**Work to complete**
Could you retype every record below exactly as it appears?

**Information shown**
........
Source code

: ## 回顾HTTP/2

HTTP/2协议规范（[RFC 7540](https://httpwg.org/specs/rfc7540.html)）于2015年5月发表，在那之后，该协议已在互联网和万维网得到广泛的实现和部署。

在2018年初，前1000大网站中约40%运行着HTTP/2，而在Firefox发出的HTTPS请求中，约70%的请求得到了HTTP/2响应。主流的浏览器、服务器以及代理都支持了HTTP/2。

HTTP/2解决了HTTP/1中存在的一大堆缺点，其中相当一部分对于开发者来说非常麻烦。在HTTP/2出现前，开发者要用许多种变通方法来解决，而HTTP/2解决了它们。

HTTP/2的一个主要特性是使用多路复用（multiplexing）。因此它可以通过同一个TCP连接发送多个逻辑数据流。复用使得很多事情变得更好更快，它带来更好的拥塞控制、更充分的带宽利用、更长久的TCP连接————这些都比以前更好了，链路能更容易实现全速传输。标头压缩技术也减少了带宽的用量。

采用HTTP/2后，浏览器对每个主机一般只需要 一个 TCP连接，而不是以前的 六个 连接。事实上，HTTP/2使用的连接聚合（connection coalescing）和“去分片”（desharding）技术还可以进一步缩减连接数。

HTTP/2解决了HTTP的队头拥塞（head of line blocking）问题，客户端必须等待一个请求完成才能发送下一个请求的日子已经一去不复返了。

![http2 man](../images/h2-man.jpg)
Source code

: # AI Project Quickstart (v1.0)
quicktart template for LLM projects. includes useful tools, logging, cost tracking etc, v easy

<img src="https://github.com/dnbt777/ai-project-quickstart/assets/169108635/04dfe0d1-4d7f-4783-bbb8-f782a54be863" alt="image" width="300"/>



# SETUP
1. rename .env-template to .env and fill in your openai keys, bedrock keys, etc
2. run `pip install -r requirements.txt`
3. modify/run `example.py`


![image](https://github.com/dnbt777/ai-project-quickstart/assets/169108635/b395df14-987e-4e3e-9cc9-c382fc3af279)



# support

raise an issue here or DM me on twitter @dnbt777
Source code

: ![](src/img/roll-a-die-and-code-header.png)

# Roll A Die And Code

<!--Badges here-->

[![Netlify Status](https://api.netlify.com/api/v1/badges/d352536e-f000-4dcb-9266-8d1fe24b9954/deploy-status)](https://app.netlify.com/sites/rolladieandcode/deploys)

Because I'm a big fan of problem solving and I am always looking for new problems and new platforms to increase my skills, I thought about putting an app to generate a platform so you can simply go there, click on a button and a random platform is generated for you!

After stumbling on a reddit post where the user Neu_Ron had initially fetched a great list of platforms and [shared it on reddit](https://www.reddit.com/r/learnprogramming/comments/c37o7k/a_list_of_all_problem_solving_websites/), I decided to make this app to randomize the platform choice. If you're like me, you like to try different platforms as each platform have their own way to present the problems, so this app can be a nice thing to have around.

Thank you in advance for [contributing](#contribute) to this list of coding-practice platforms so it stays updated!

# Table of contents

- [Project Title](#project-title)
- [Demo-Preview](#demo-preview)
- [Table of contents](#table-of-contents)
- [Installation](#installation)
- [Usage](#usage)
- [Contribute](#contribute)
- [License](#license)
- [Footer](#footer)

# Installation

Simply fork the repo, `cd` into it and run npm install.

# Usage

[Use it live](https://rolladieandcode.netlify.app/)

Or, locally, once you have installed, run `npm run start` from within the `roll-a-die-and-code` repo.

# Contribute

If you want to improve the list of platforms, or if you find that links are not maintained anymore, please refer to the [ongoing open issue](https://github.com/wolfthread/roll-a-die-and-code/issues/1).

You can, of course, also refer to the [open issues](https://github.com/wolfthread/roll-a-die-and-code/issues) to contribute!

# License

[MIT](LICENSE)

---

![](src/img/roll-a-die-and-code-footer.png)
........
**Response area**
Source code

: ## 回顾HTTP/2

HTTP/2协议规范（[RFC 7540](https://httpwg.org/specs/rfc7540.html)）于2015年5月发表，在那之后，该协议已在互联网和万维网得到广泛的实现和部署。

在2018年初，前1000大网站中约40%运行着HTTP/2，而在Firefox发出的HTTPS请求中，约70%的请求得到了HTTP/2响应。主流的浏览器、服务器以及代理都支持了HTTP/2。

HTTP/2解决了HTTP/1中存在的一大堆缺点，其中相当一部分对于开发者来说非常麻烦。在HTTP/2出现前，开发者要用许多种变通方法来解决，而HTTP/2解决了它们。

HTTP/2的一个主要特性是使用多路复用（multiplexing）。因此它可以通过同一个TCP连接发送多个逻辑数据流。复用使得很多事情变得更好更快，它带来更好的拥塞控制、更充分的带宽利用、更长久的TCP连接————这些都比以前更好了，链路能更容易实现全速传输。标头压缩技术也减少了带宽的用量。

采用HTTP/2后，浏览器对每个主机一般只需要 一个 TCP连接，而不是以前的 六个 连接。事实上，HTTP/2使用的连接聚合（connection coalescing）和“去分片”（desharding）技术还可以进一步缩减连接数。

HTTP/2解决了HTTP的队头拥塞（head of line blocking）问题，客户端必须等待一个请求完成才能发送下一个请求的日子已经一去不复返了。

![http2 man](../images/h2-man.jpg)
Source code

: # AI Project Quickstart (v1.0)
quicktart template for LLM projects. includes useful tools, logging, cost tracking etc, v easy

<img src="https://github.com/dnbt777/ai-project-quickstart/assets/169108635/04dfe0d1-4d7f-4783-bbb8-f782a54be863" alt="image" width="300"/>



# SETUP
1. rename .env-template to .env and fill in your openai keys, bedrock keys, etc
2. run `pip install -r requirements.txt`
3. modify/run `example.py`


![image](https://github.com/dnbt777/ai-project-quickstart/assets/169108635/b395df14-987e-4e3e-9cc9-c382fc3af279)



# support

raise an issue here or DM me on twitter @dnbt777
Source code

: ![](src/img/roll-a-die-and-code-header.png)

# Roll A Die And Code

<!--Badges here-->

[![Netlify Status](https://api.netlify.com/api/v1/badges/d352536e-f000-4dcb-9266-8d1fe24b9954/deploy-status)](https://app.netlify.com/sites/rolladieandcode/deploys)

Because I'm a big fan of problem solving and I am always looking for new problems and new platforms to increase my skills, I thought about putting an app to generate a platform so you can simply go there, click on a button and a random platform is generated for you!

After stumbling on a reddit post where the user Neu_Ron had initially fetched a great list of platforms and [shared it on reddit](https://www.reddit.com/r/learnprogramming/comments/c37o7k/a_list_of_all_problem_solving_websites/), I decided to make this app to randomize the platform choice. If you're like me, you like to try different platforms as each platform have their own way to present the problems, so this app can be a nice thing to have around.

Thank you in advance for [contributing](#contribute) to this list of coding-practice platforms so it stays updated!

# Table of contents

- [Project Title](#project-title)
- [Demo-Preview](#demo-preview)
- [Table of contents](#table-of-contents)
- [Installation](#installation)
- [Usage](#usage)
- [Contribute](#contribute)
- [License](#license)
- [Footer](#footer)

# Installation

Simply fork the repo, `cd` into it and run npm install.

# Usage

[Use it live](https://rolladieandcode.netlify.app/)

Or, locally, once you have installed, run `npm run start` from within the `roll-a-die-and-code` repo.

# Contribute

If you want to improve the list of platforms, or if you find that links are not maintained anymore, please refer to the [ongoing open issue](https://github.com/wolfthread/roll-a-die-and-code/issues/1).

You can, of course, also refer to the [open issues](https://github.com/wolfthread/roll-a-die-and-code/issues) to contribute!

# License

[MIT](LICENSE)

---

![](src/img/roll-a-die-and-code-footer.png)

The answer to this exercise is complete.